*Action item*.
Give the data again exactly, without its images.

*Records supplied*.
>>>>

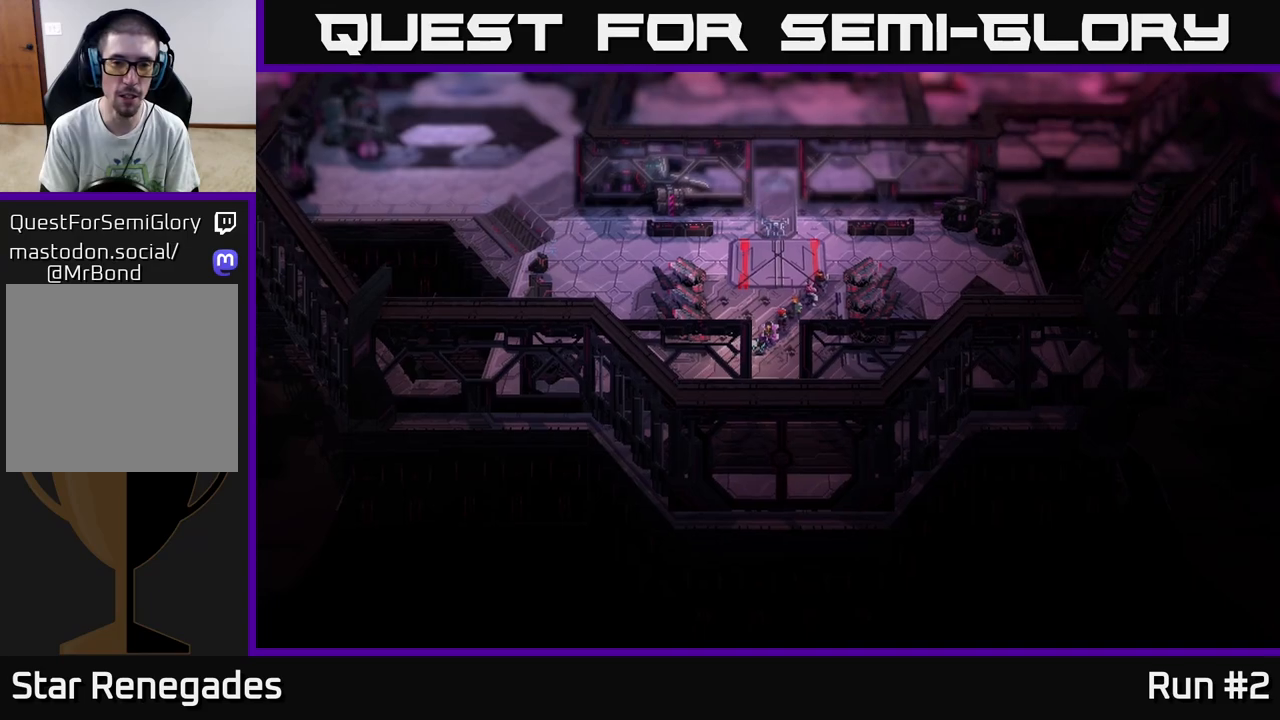
{"buttons": [], "left_stick": "up", "right_stick": "center", "events": [[500, "left_stick", "up"]]}
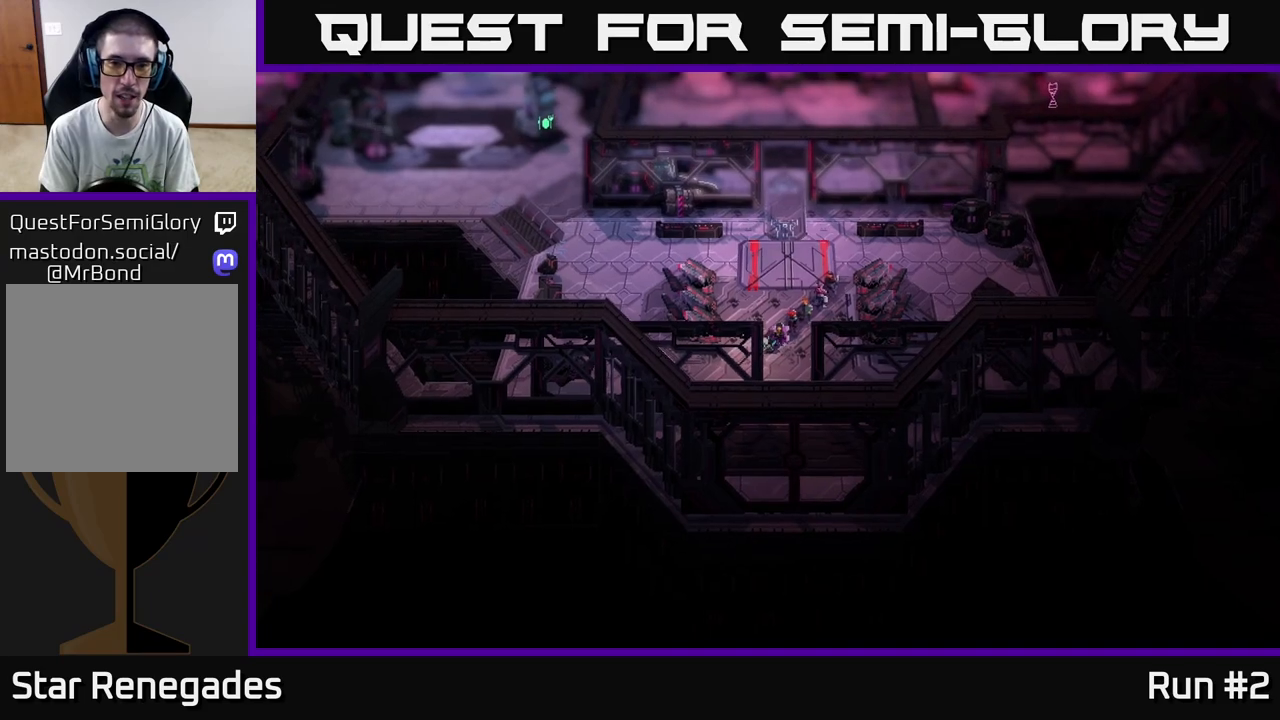
{"buttons": [], "left_stick": "center", "right_stick": "center", "events": [[500, "left_stick", "center"]]}
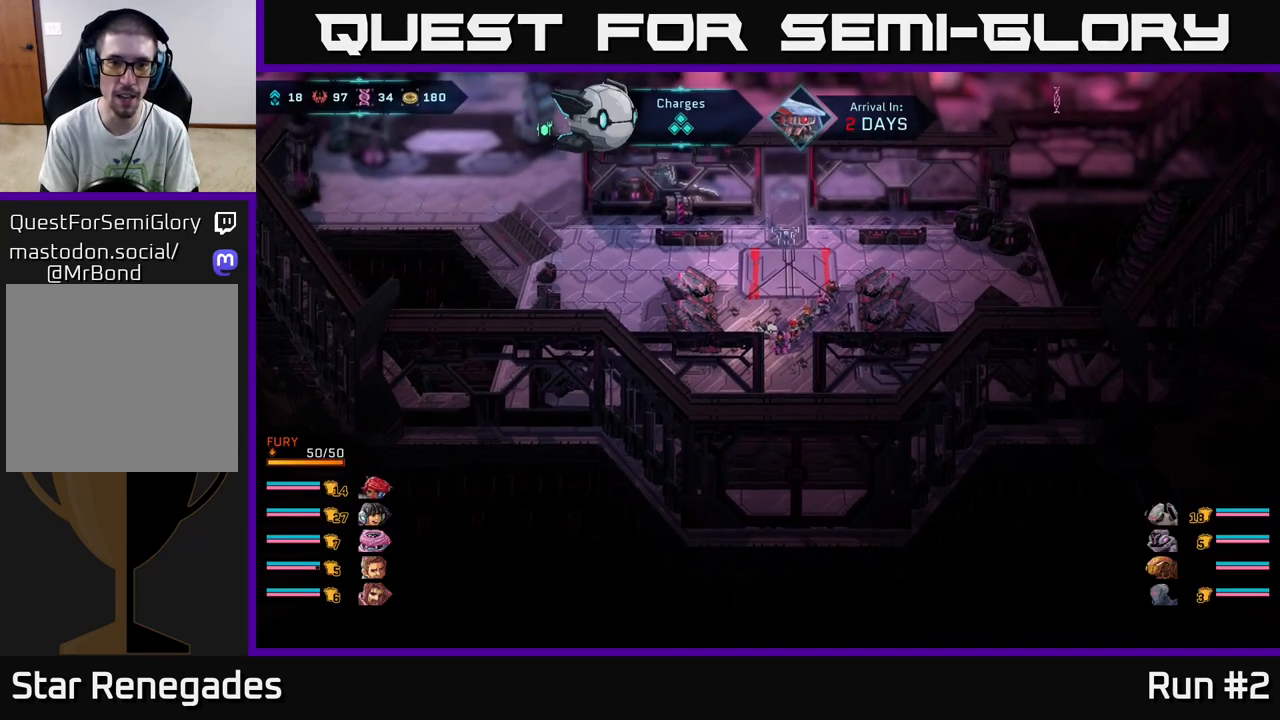
{"buttons": [], "left_stick": "up", "right_stick": "center", "events": [[150, "left_stick", "up"]]}
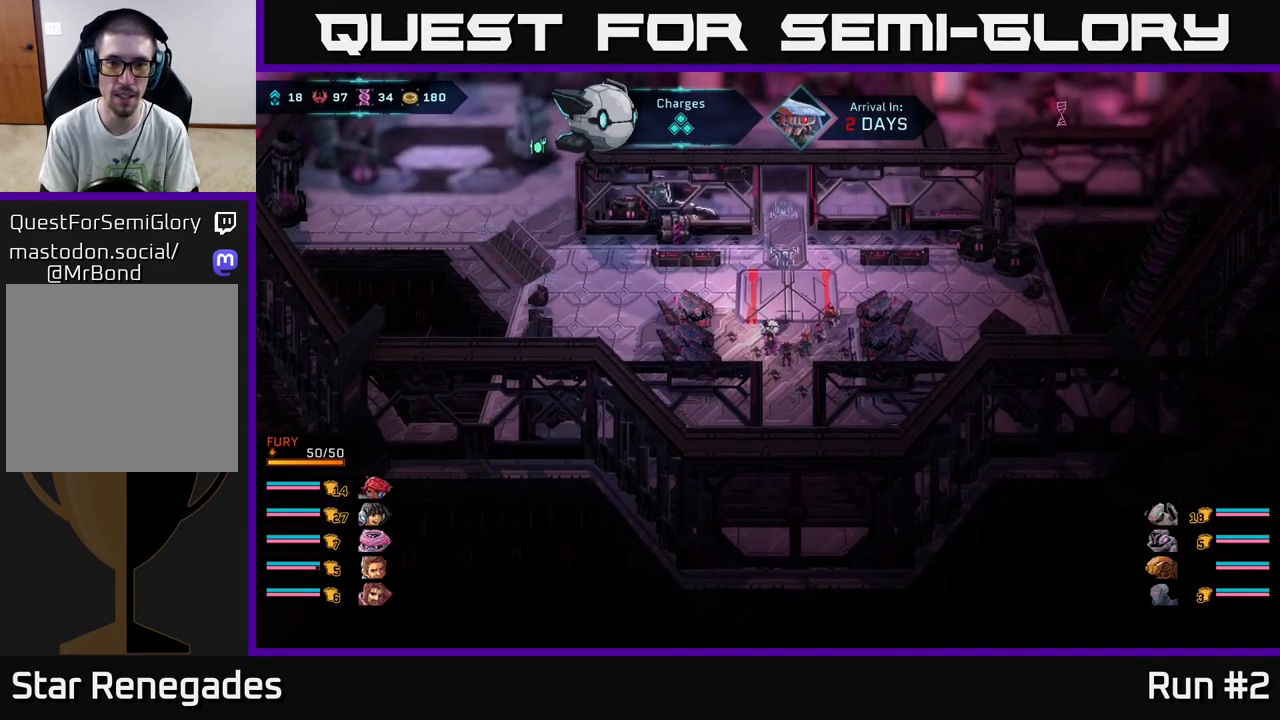
{"buttons": [], "left_stick": "up", "right_stick": "center", "events": []}
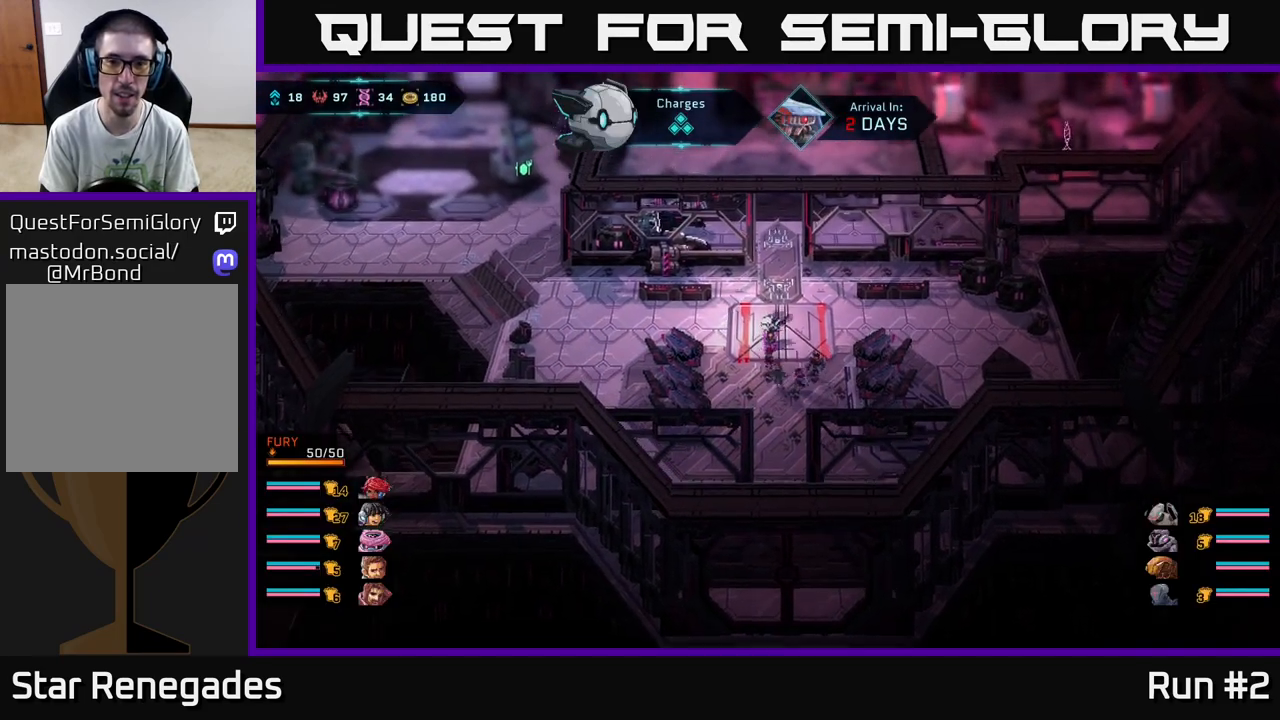
{"buttons": [], "left_stick": "up", "right_stick": "center", "events": []}
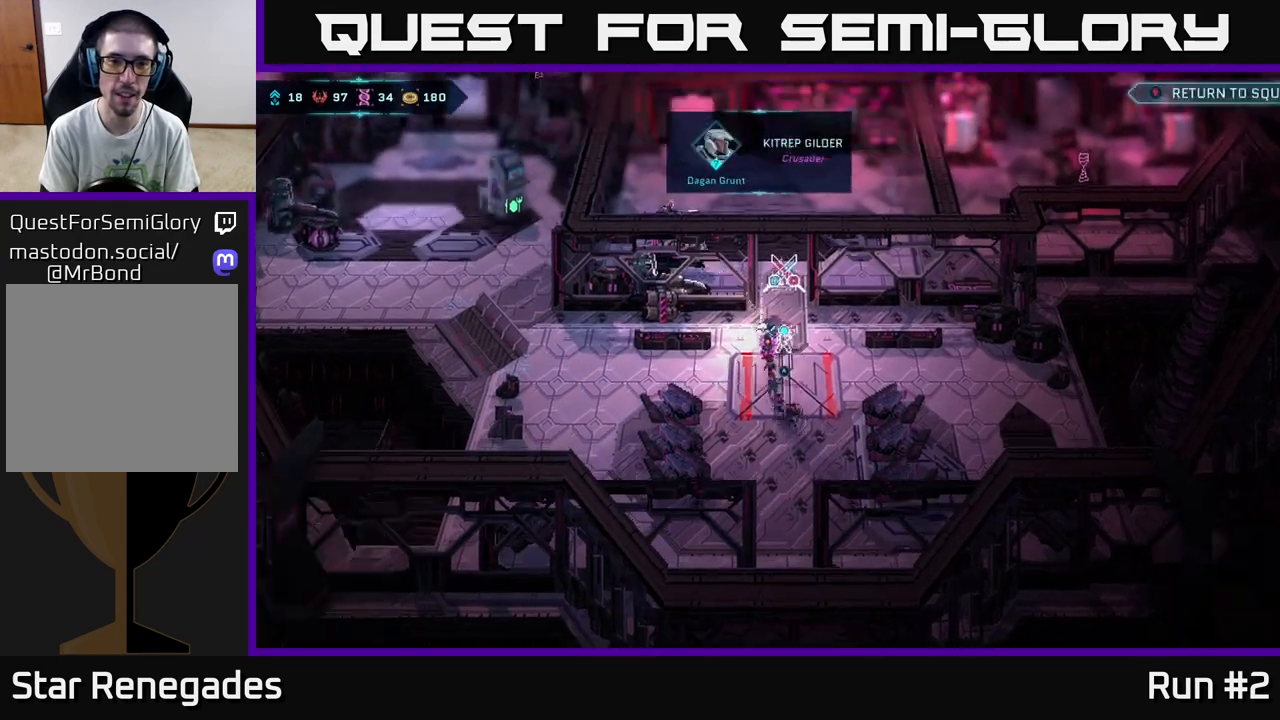
{"buttons": [], "left_stick": "center", "right_stick": "center", "events": [[17, "left_stick", "center"], [17, "right_stick", "up"], [433, "right_stick", "center"]]}
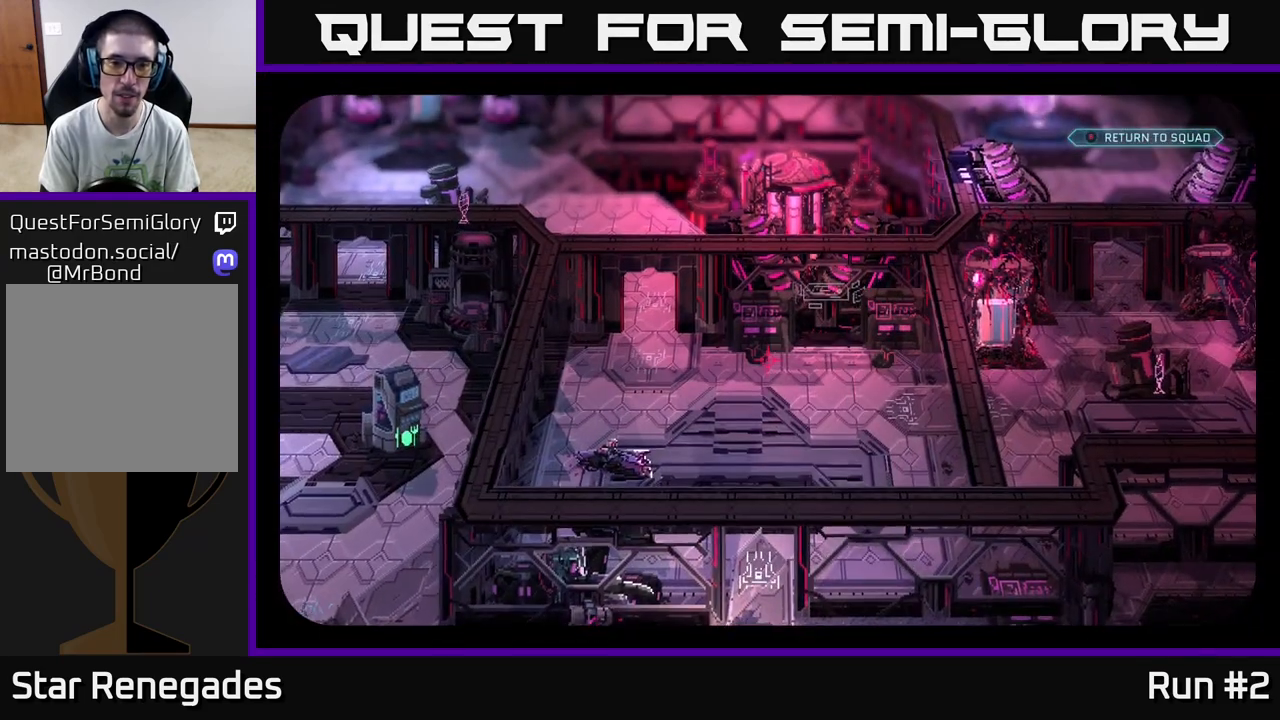
{"buttons": [], "left_stick": "center", "right_stick": "center", "events": [[300, "right_stick", "down"], [400, "right_stick", "down-left"], [500, "right_stick", "center"]]}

<<<<

*Task response*.
{"buttons": [], "left_stick": "up", "right_stick": "center", "events": [[500, "left_stick", "up"]]}
{"buttons": [], "left_stick": "center", "right_stick": "center", "events": [[500, "left_stick", "center"]]}
{"buttons": [], "left_stick": "up", "right_stick": "center", "events": [[150, "left_stick", "up"]]}
{"buttons": [], "left_stick": "up", "right_stick": "center", "events": []}
{"buttons": [], "left_stick": "up", "right_stick": "center", "events": []}
{"buttons": [], "left_stick": "center", "right_stick": "center", "events": [[17, "left_stick", "center"], [17, "right_stick", "up"], [433, "right_stick", "center"]]}
{"buttons": [], "left_stick": "center", "right_stick": "center", "events": [[300, "right_stick", "down"], [400, "right_stick", "down-left"], [500, "right_stick", "center"]]}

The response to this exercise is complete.